Exercise prompt »
Copy each line containing the word "thumb" from the records that follow, please.

--- Given records Enclosed Below ---

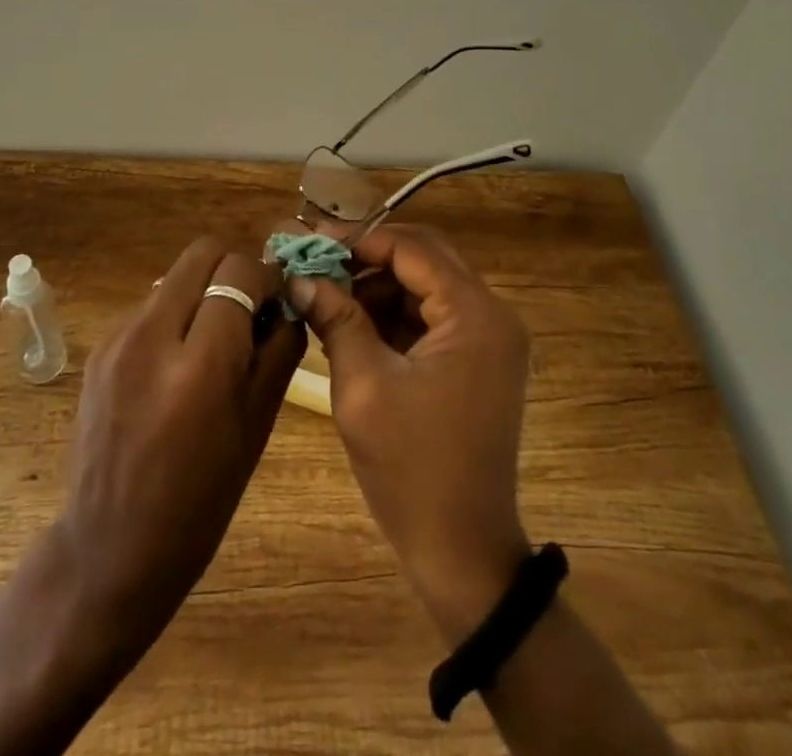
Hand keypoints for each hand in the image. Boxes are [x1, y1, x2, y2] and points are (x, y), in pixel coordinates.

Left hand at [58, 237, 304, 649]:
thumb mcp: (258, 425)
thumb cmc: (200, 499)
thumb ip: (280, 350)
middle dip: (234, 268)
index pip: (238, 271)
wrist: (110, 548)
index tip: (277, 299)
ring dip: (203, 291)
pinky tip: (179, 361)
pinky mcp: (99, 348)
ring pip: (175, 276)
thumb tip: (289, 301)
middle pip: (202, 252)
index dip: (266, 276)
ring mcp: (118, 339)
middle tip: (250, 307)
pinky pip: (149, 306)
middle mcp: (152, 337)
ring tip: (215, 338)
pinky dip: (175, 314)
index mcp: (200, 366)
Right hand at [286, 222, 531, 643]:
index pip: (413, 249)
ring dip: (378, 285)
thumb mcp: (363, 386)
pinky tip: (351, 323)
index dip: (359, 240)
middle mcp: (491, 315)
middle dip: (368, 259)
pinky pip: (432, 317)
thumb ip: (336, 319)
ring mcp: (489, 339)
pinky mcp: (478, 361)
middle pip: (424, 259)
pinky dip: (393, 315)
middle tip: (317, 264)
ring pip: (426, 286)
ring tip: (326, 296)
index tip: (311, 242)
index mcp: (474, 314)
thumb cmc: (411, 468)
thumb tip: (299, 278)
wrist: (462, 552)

--- End of Enclosed Given records ---

Written response »
thumb mcp: (258, 425)
thumb cmc: (200, 499)
thumb ip: (280, 350)
thumb tip: (289, 301)
thumb mcp: (363, 386)
thumb ip: (336, 319)
thumb cmc: (411, 468)
thumb tip: (299, 278)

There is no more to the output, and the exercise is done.